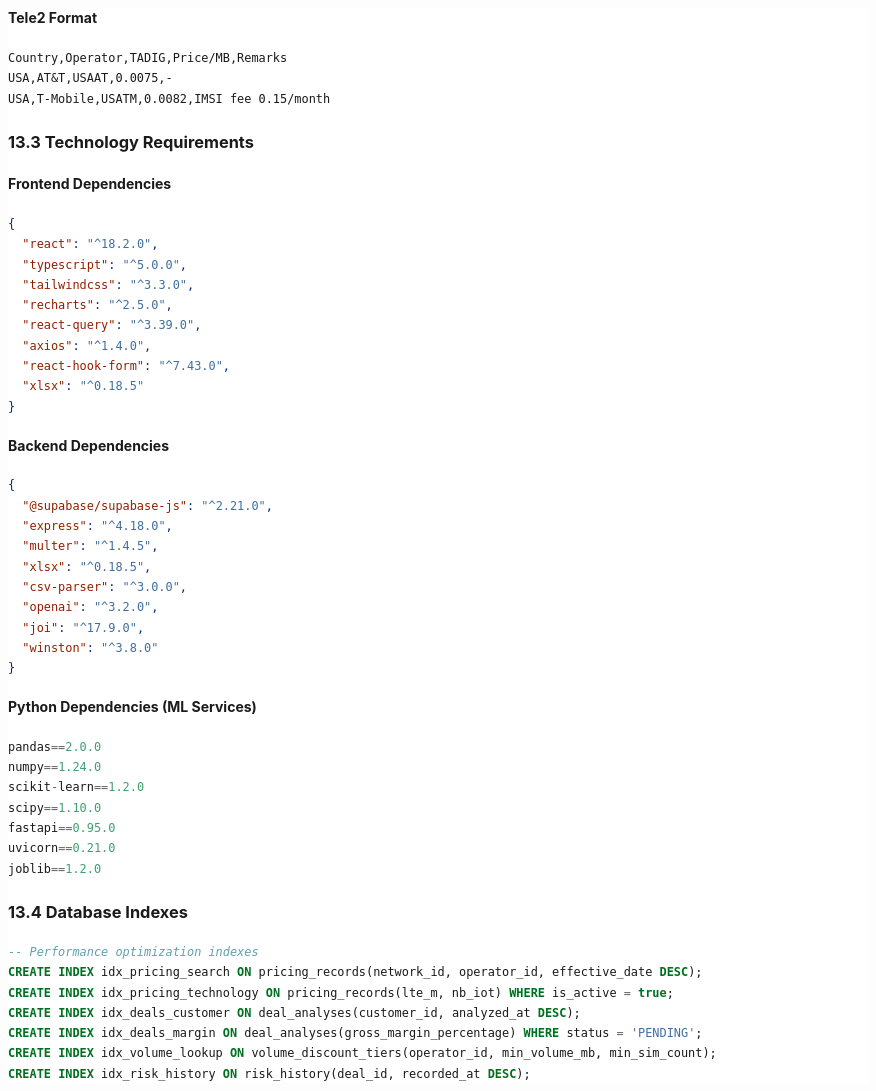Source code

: #### Tele2 Format
```csv
Country,Operator,TADIG,Price/MB,Remarks
USA,AT&T,USAAT,0.0075,-
USA,T-Mobile,USATM,0.0082,IMSI fee 0.15/month
```

### 13.3 Technology Requirements

#### Frontend Dependencies
```json
{
  "react": "^18.2.0",
  "typescript": "^5.0.0",
  "tailwindcss": "^3.3.0",
  "recharts": "^2.5.0",
  "react-query": "^3.39.0",
  "axios": "^1.4.0",
  "react-hook-form": "^7.43.0",
  "xlsx": "^0.18.5"
}
```

#### Backend Dependencies
```json
{
  "@supabase/supabase-js": "^2.21.0",
  "express": "^4.18.0",
  "multer": "^1.4.5",
  "xlsx": "^0.18.5",
  "csv-parser": "^3.0.0",
  "openai": "^3.2.0",
  "joi": "^17.9.0",
  "winston": "^3.8.0"
}
```

#### Python Dependencies (ML Services)
```python
pandas==2.0.0
numpy==1.24.0
scikit-learn==1.2.0
scipy==1.10.0
fastapi==0.95.0
uvicorn==0.21.0
joblib==1.2.0
```

### 13.4 Database Indexes

```sql
-- Performance optimization indexes
CREATE INDEX idx_pricing_search ON pricing_records(network_id, operator_id, effective_date DESC);
CREATE INDEX idx_pricing_technology ON pricing_records(lte_m, nb_iot) WHERE is_active = true;
CREATE INDEX idx_deals_customer ON deal_analyses(customer_id, analyzed_at DESC);
CREATE INDEX idx_deals_margin ON deal_analyses(gross_margin_percentage) WHERE status = 'PENDING';
CREATE INDEX idx_volume_lookup ON volume_discount_tiers(operator_id, min_volume_mb, min_sim_count);
CREATE INDEX idx_risk_history ON risk_history(deal_id, recorded_at DESC);
```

^^^^^^^^

_Aim of the task:_ Print the material word for word without images.

_Written reply:_
Source code

: #### Tele2 Format
```csv
Country,Operator,TADIG,Price/MB,Remarks
USA,AT&T,USAAT,0.0075,-
USA,T-Mobile,USATM,0.0082,IMSI fee 0.15/month
```

### 13.3 Technology Requirements

#### Frontend Dependencies
```json
{
  "react": "^18.2.0",
  "typescript": "^5.0.0",
  "tailwindcss": "^3.3.0",
  "recharts": "^2.5.0",
  "react-query": "^3.39.0",
  "axios": "^1.4.0",
  "react-hook-form": "^7.43.0",
  "xlsx": "^0.18.5"
}
```

#### Backend Dependencies
```json
{
  "@supabase/supabase-js": "^2.21.0",
  "express": "^4.18.0",
  "multer": "^1.4.5",
  "xlsx": "^0.18.5",
  "csv-parser": "^3.0.0",
  "openai": "^3.2.0",
  "joi": "^17.9.0",
  "winston": "^3.8.0"
}
```

#### Python Dependencies (ML Services)
```python
pandas==2.0.0
numpy==1.24.0
scikit-learn==1.2.0
scipy==1.10.0
fastapi==0.95.0
uvicorn==0.21.0
joblib==1.2.0
```

### 13.4 Database Indexes

```sql
-- Performance optimization indexes
CREATE INDEX idx_pricing_search ON pricing_records(network_id, operator_id, effective_date DESC);
CREATE INDEX idx_pricing_technology ON pricing_records(lte_m, nb_iot) WHERE is_active = true;
CREATE INDEX idx_deals_customer ON deal_analyses(customer_id, analyzed_at DESC);
CREATE INDEX idx_deals_margin ON deal_analyses(gross_margin_percentage) WHERE status = 'PENDING';
CREATE INDEX idx_volume_lookup ON volume_discount_tiers(operator_id, min_volume_mb, min_sim_count);
CREATE INDEX idx_risk_history ON risk_history(deal_id, recorded_at DESC);
```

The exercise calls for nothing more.